## Extract
While injuries have taken their toll on the team, Brian Kelly and the Irish enter November knowing exactly what they need to do: Win.

Now comes one of their most familiar opponents. Notre Dame and the Navy have played every year since 1927, one of college football’s longest running rivalries. After the longest winning streak in college football, the Midshipmen struck back winning three of four, until the Irish took back the power with two-straight 40-point victories.

Let’s dive into the pregame six pack. As usual, here are six tidbits, fun facts, leftovers and miscellaneous musings before Notre Dame and Navy do battle at 3:30 p.m. ET on NBC.

History is vital in the appreciation of this rivalry. 

Notre Dame and Navy share a mutual respect that exists because of the rich history these two institutions share. Before Notre Dame was one of the most powerful and financially secure universities in the country it was a school that could’ve closed its doors when the war took its toll on enrollment and the student body.

## Exercise objective
Write out the Notre Dame–Navy preview again starting at "Now comes one" and ending at "the student body.", putting "Navy squad" in place of "Midshipmen".

## Supplied data
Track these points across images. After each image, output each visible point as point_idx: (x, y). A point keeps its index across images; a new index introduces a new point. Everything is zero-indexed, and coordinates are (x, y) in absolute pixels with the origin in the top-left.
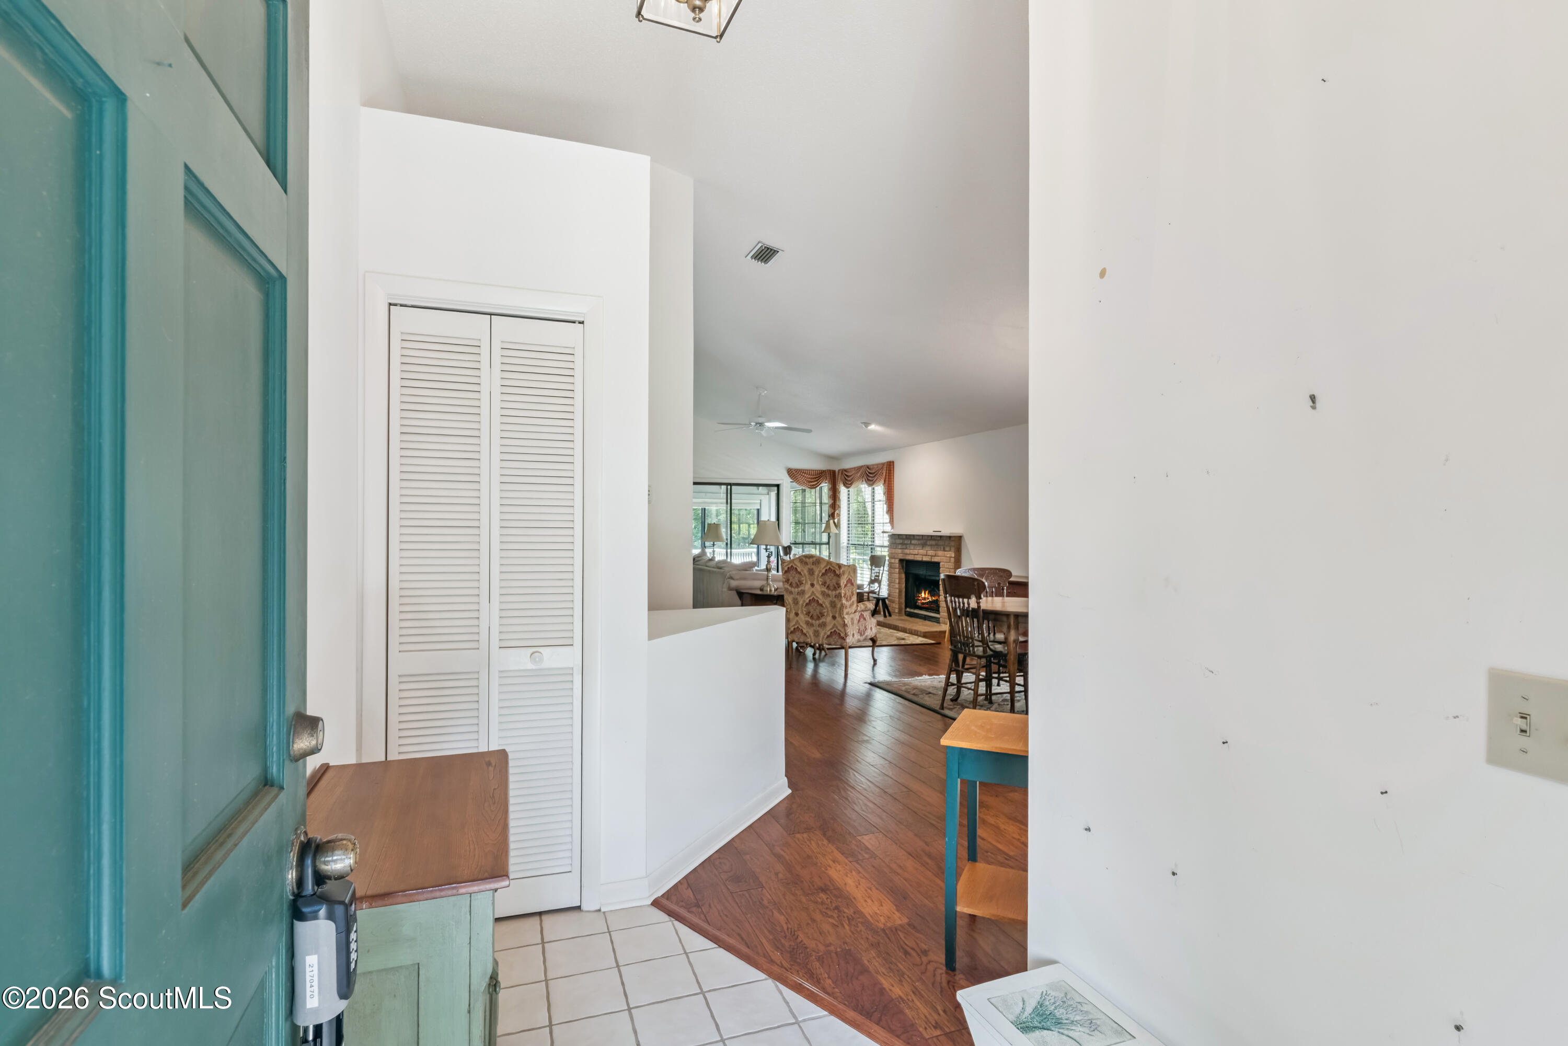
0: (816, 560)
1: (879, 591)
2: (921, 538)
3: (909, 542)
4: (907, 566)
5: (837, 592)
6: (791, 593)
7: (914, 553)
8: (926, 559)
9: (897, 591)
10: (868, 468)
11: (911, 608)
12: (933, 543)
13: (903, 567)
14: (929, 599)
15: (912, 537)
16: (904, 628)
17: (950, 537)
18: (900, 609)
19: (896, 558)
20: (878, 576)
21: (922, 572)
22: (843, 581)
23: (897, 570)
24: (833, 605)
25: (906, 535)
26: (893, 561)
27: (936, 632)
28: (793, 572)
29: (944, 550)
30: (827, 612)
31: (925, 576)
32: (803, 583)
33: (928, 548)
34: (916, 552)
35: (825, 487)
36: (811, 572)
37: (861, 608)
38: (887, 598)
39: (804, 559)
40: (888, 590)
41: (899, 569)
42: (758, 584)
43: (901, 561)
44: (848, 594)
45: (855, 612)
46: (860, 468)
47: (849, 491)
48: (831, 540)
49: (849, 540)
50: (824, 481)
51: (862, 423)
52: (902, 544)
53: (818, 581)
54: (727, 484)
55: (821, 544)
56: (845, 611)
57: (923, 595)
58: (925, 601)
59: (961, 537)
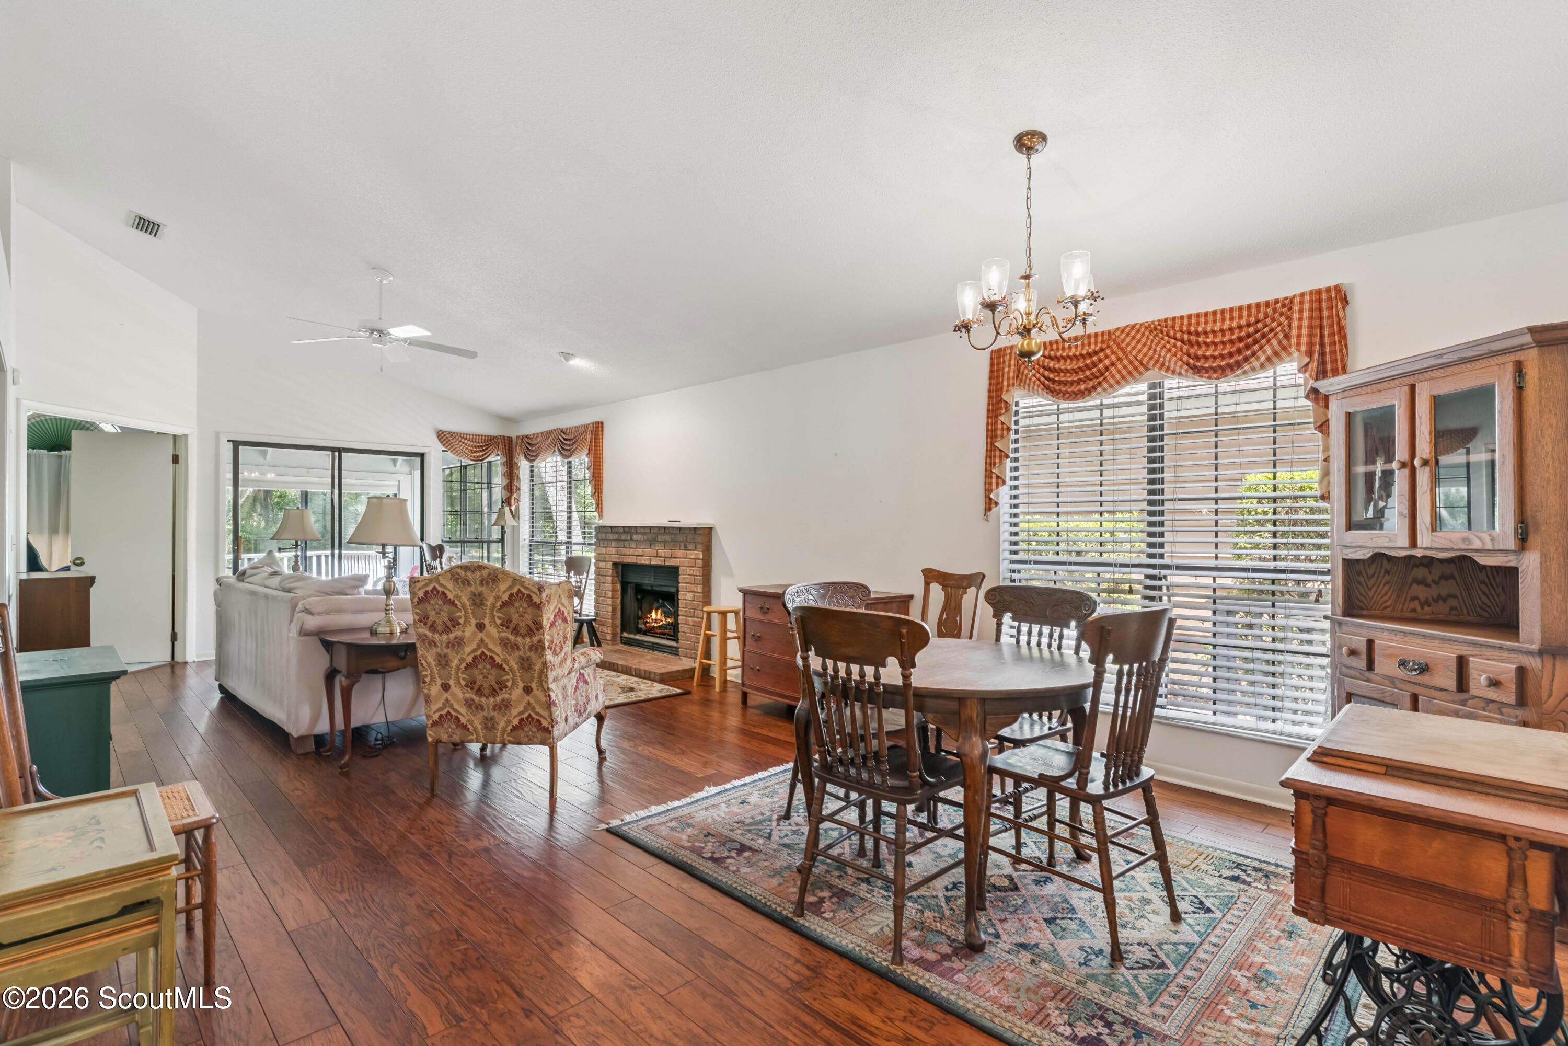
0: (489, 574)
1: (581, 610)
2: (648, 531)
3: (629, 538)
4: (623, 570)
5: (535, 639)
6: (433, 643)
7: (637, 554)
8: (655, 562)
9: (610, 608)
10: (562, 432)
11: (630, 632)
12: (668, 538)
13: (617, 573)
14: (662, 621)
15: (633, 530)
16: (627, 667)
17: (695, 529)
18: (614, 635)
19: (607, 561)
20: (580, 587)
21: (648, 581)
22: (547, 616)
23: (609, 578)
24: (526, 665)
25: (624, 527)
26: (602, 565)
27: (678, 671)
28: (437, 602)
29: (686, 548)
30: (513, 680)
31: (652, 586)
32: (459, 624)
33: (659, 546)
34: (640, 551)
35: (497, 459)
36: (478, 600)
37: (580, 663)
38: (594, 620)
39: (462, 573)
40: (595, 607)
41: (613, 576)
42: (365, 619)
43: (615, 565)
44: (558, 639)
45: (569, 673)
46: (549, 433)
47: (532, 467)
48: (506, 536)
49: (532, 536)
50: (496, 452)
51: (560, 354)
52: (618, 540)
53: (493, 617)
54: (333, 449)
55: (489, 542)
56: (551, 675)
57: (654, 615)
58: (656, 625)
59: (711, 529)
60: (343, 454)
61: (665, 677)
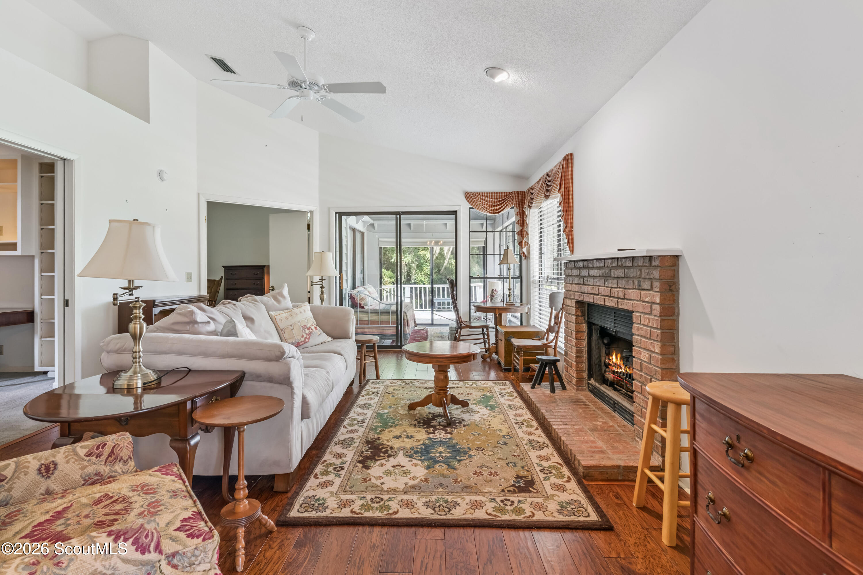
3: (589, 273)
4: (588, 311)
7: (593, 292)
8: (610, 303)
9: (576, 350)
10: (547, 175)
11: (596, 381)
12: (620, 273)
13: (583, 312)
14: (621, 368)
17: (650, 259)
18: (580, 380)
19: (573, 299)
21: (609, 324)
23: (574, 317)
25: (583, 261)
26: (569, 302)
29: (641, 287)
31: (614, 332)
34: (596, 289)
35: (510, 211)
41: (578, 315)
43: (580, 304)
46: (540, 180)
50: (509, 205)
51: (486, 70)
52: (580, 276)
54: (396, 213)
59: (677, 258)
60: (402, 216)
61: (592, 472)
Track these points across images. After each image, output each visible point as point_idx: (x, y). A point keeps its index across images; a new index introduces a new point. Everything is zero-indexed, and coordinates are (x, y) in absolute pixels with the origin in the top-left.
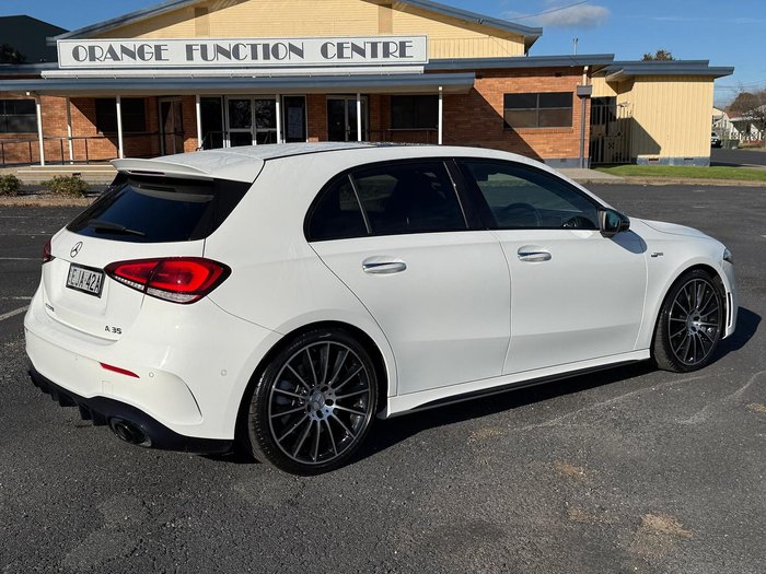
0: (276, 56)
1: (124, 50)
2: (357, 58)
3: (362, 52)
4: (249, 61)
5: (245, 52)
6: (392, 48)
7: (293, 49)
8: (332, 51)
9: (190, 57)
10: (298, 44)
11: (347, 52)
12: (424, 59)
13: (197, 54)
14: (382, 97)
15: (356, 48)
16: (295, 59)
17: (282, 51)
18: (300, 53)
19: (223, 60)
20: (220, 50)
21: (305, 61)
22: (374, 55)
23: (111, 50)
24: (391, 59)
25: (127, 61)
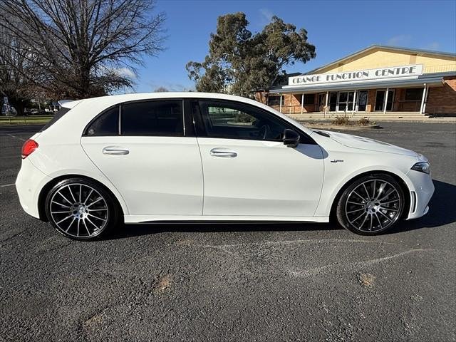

## Exercise output
Now comes one of their most familiar opponents. Notre Dame and the Navy have played every year since 1927, one of college football’s longest running rivalries. After the longest winning streak in college football, the Navy squad struck back winning three of four, until the Irish took back the power with two-straight 40-point victories.

Let’s dive into the pregame six pack. As usual, here are six tidbits, fun facts, leftovers and miscellaneous musings before Notre Dame and Navy do battle at 3:30 p.m. ET on NBC.

History is vital in the appreciation of this rivalry. 

Notre Dame and Navy share a mutual respect that exists because of the rich history these two institutions share. Before Notre Dame was one of the most powerful and financially secure universities in the country it was a school that could’ve closed its doors when the war took its toll on enrollment and the student body.